Zoom Call is a game prototype designed for the theme 'Push the Button'. I witnessed my little cousin, who goes to elementary school, joining his class on zoom. His teacher was instructing them all to mute themselves and the interactions throughout the call were hilarious. This gave me the idea to have a single-player role playing game simulating a zoom call. The player is a kindergarten teacher with a rowdy class. They must toggle between the participant windows to mute the students. The students, being naughty, unmute themselves and continue disturbing the class.
Classroom Project developed for Playful Prototypes at ParsonsProject Duration: 1 week (Feb 2022)
Developed using Unity
Credit: Images used were sourced from Freepik and sound from Mixkit.
The first class begins with 4 students and lasts a minute. Then, the teacher is promoted to manage a slightly larger class with 8 students. There are no added constraints to the games and the class ends after a minute. This is more an interactive experience than a game since there are no variables keeping track of how long a student is unmuted or what the distraction/ sound level in the class is. The player keeps track of who muted or not with the corresponding icons.
Some other concepts that I considered exploring were:
A button representing the accelerator, brake and clutch of a vehicle that changes function unpredictably every time it is pressed
Playing Russian Roulette with a series of buttons where the safe ones would propel a player forward and the incorrect one would open a trapdoor leading to his death.
Considering this was my first time working with Unity, one of the biggest challenges I had was figuring out how to control individual participant audios. My first few tries I was able to mute or unmute the audio for the entire game at once. This would have been much easier if I used a mouse press or click to interact with my buttons but I wanted to keep it true to ‘push the button’. I had visualised that the player could toggle between the participant windows using the arrow keys and by pressing enter they could either mute or unmute the participant. Each of the player windows are interactable buttons with colour tints. I used UI grids to lay them out on the canvas. When a particular window is selected it is highlighted yellow and when pressed, it is green.

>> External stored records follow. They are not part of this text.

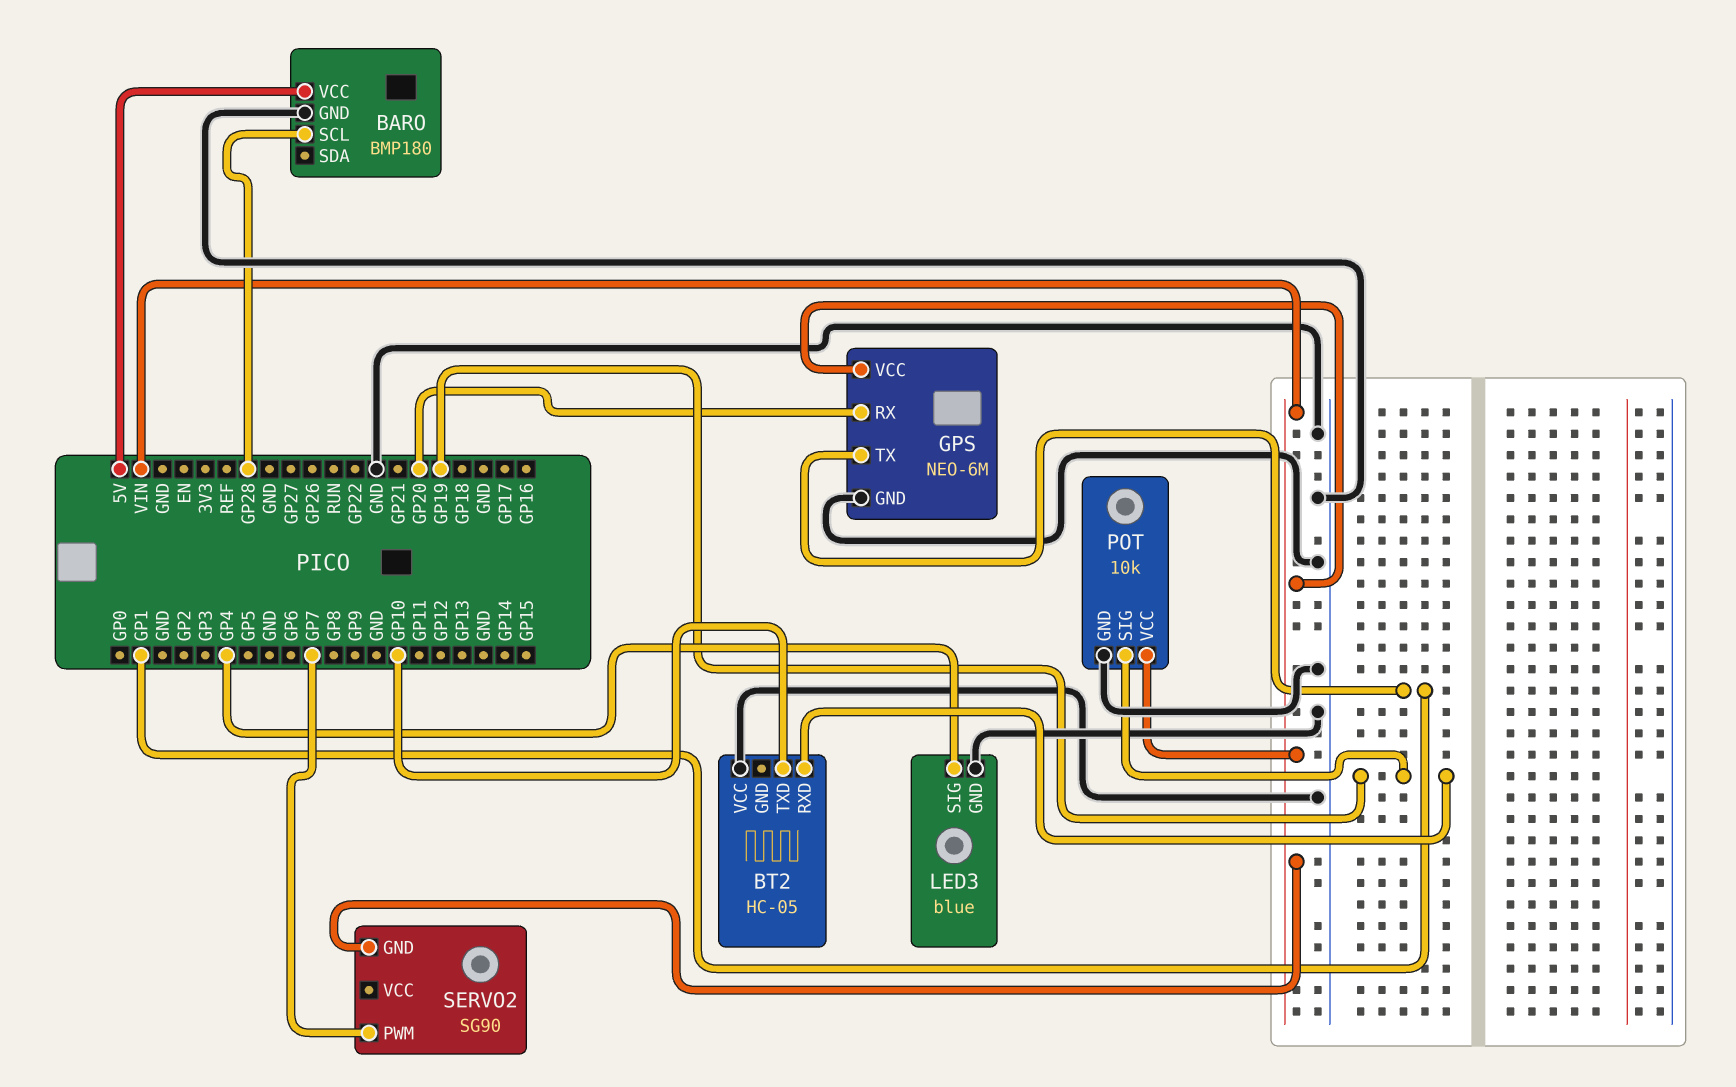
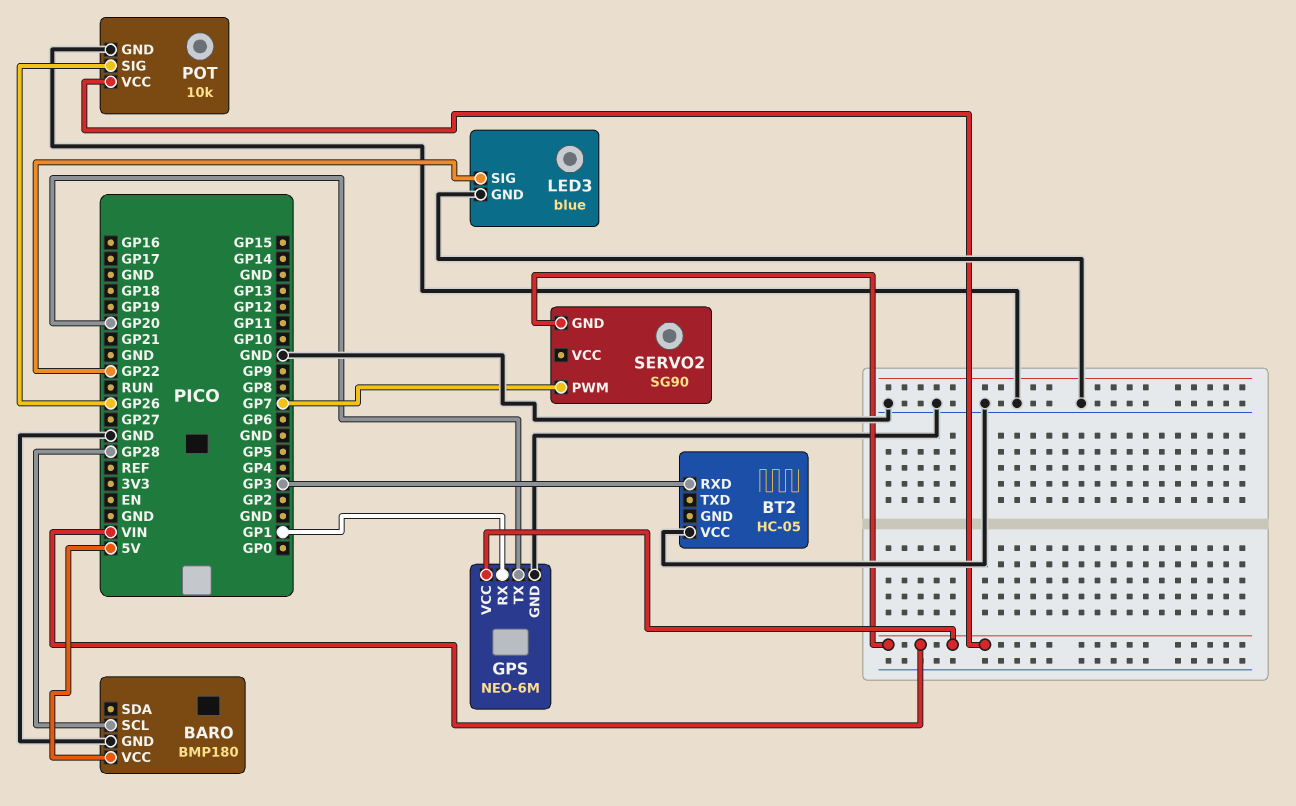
BT2 pin RXD: GP19 -> GP3
BT2 pin TXD: GP10 -> none
GPS pin RX: GP20 -> GP1
GPS pin TX: GP1 -> GP20
LED3 pin SIG: GP4 -> GP22
POT pin SIG: GP19 -> GP26

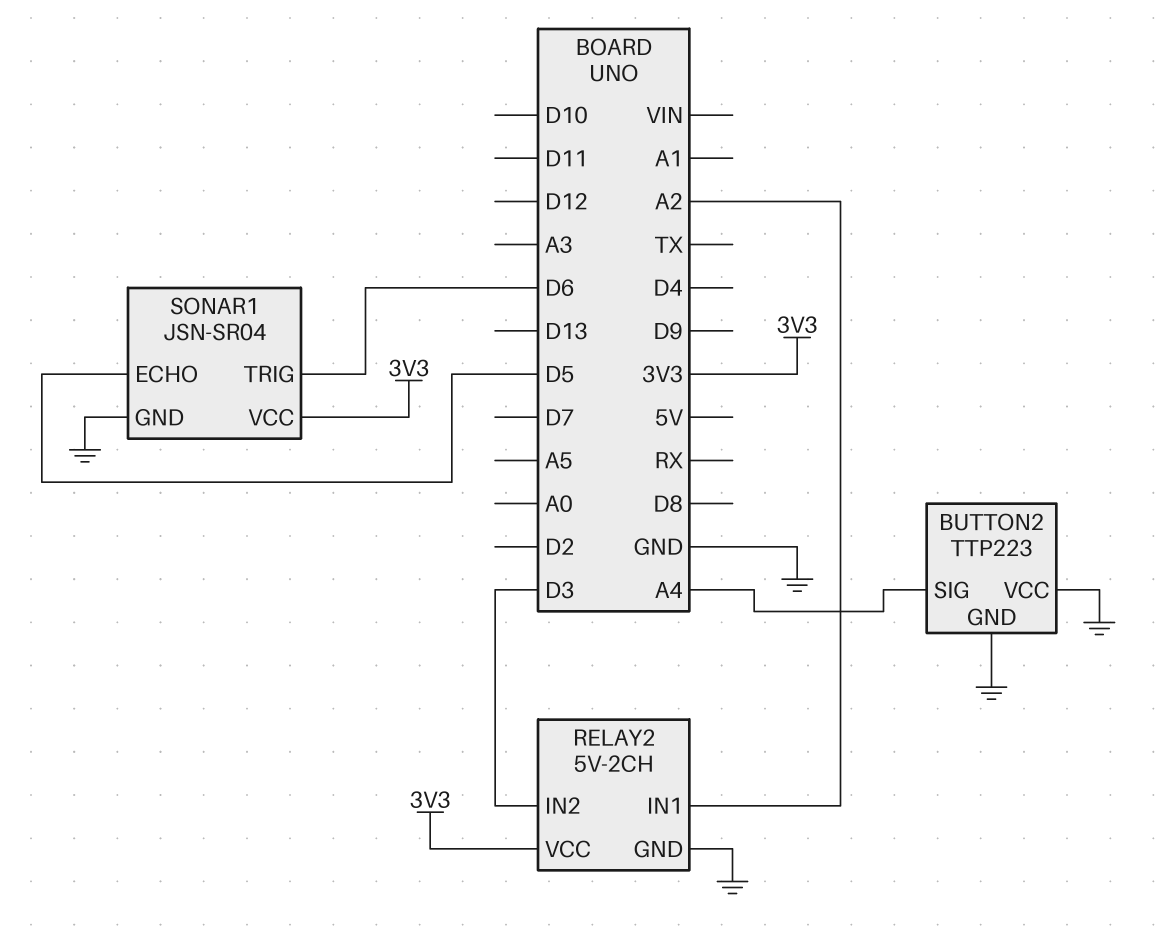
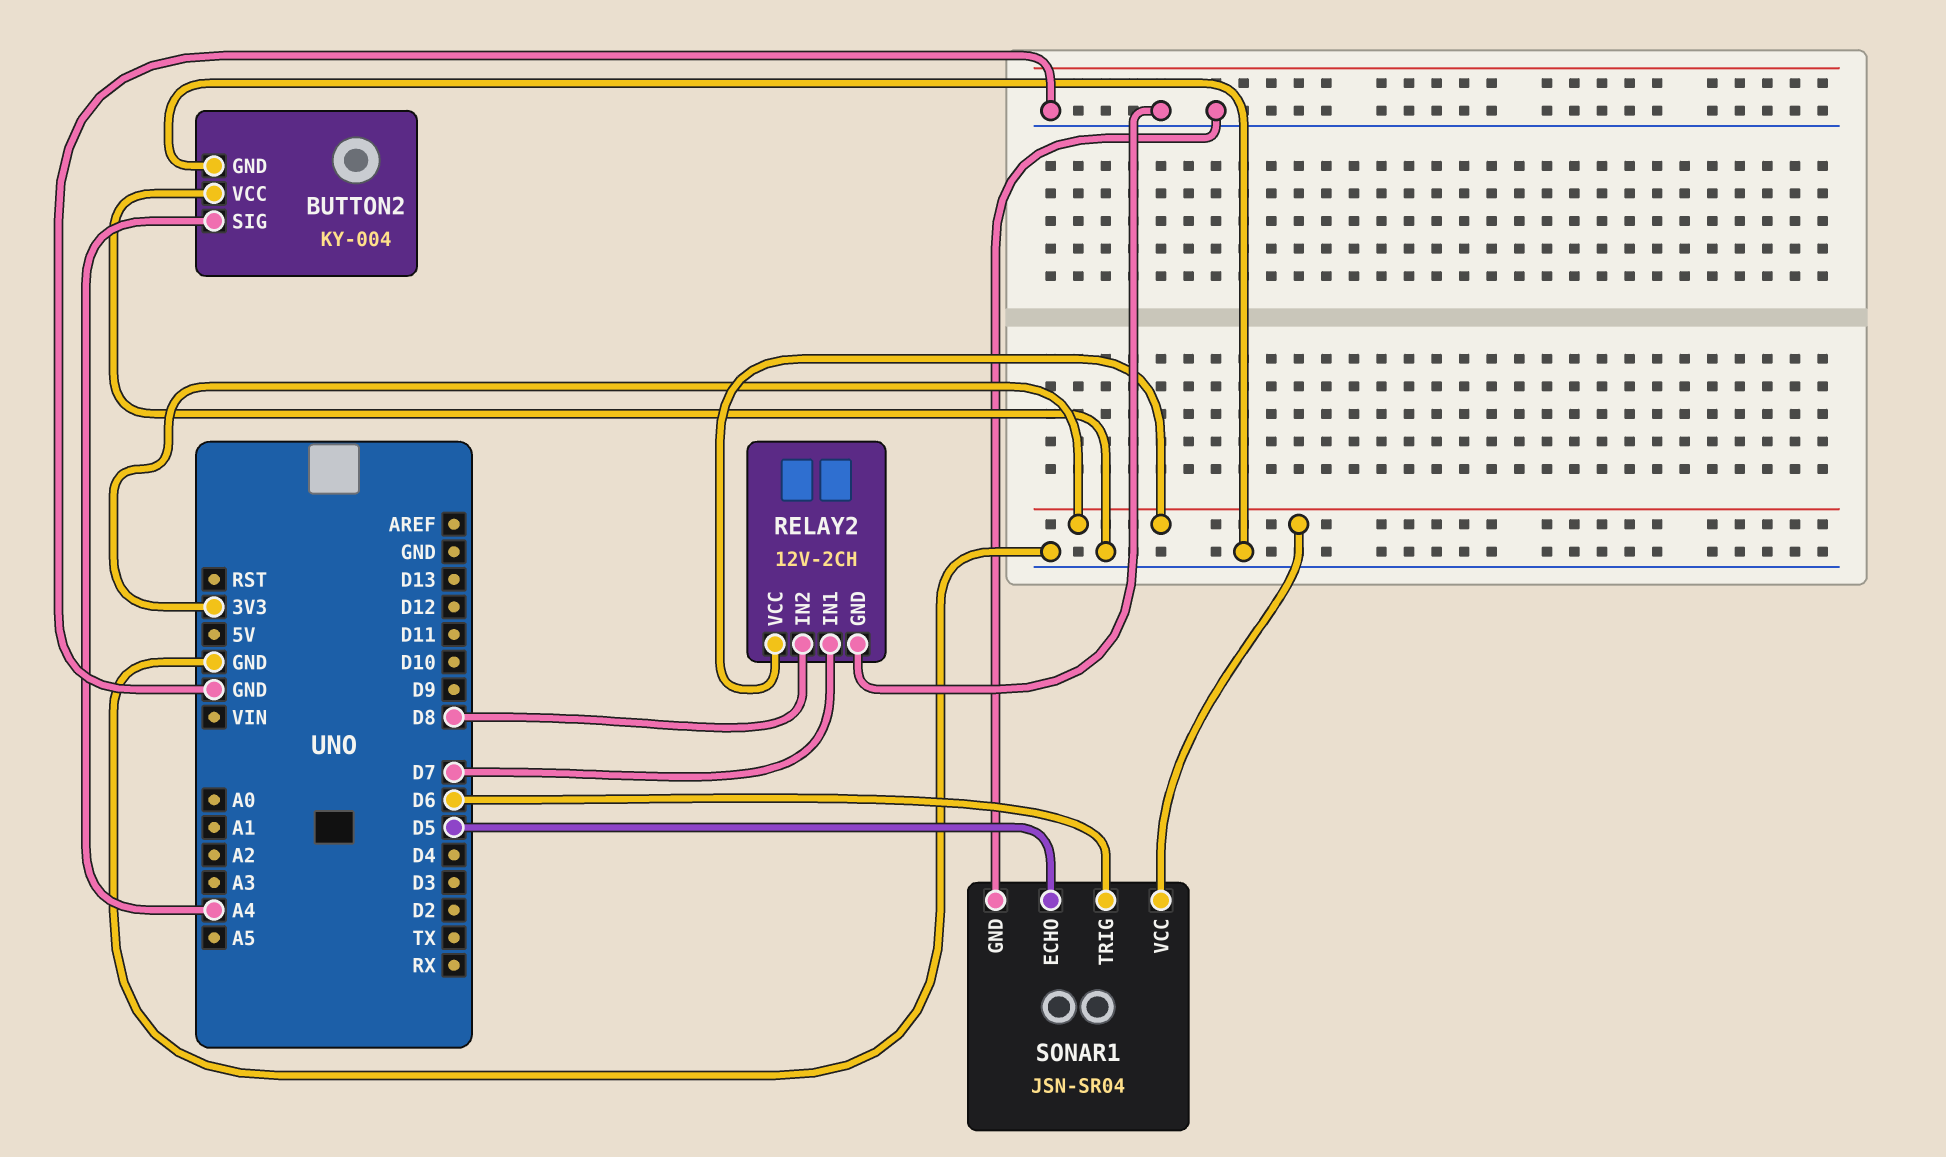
BUTTON2: TTP223 -> KY-004
RELAY2: 5V-2CH -> 12V-2CH
RELAY2 pin IN1: A2 -> D7
RELAY2 pin IN2: D3 -> D8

I had a single C# script to address each of the player windows and their corresponding sounds but this did not work at first. To make it foolproof, I created a script for each window. I know there must be another way to troubleshoot this issue since what I did is definitely not feasible if the number of participants increases (a larger class size). Overall, I like how much I’ve learnt in one week and progressed. I’m pretty happy with how a simple everyday activity proved to be my inspiration for this week, resulting in something really playful and experimental.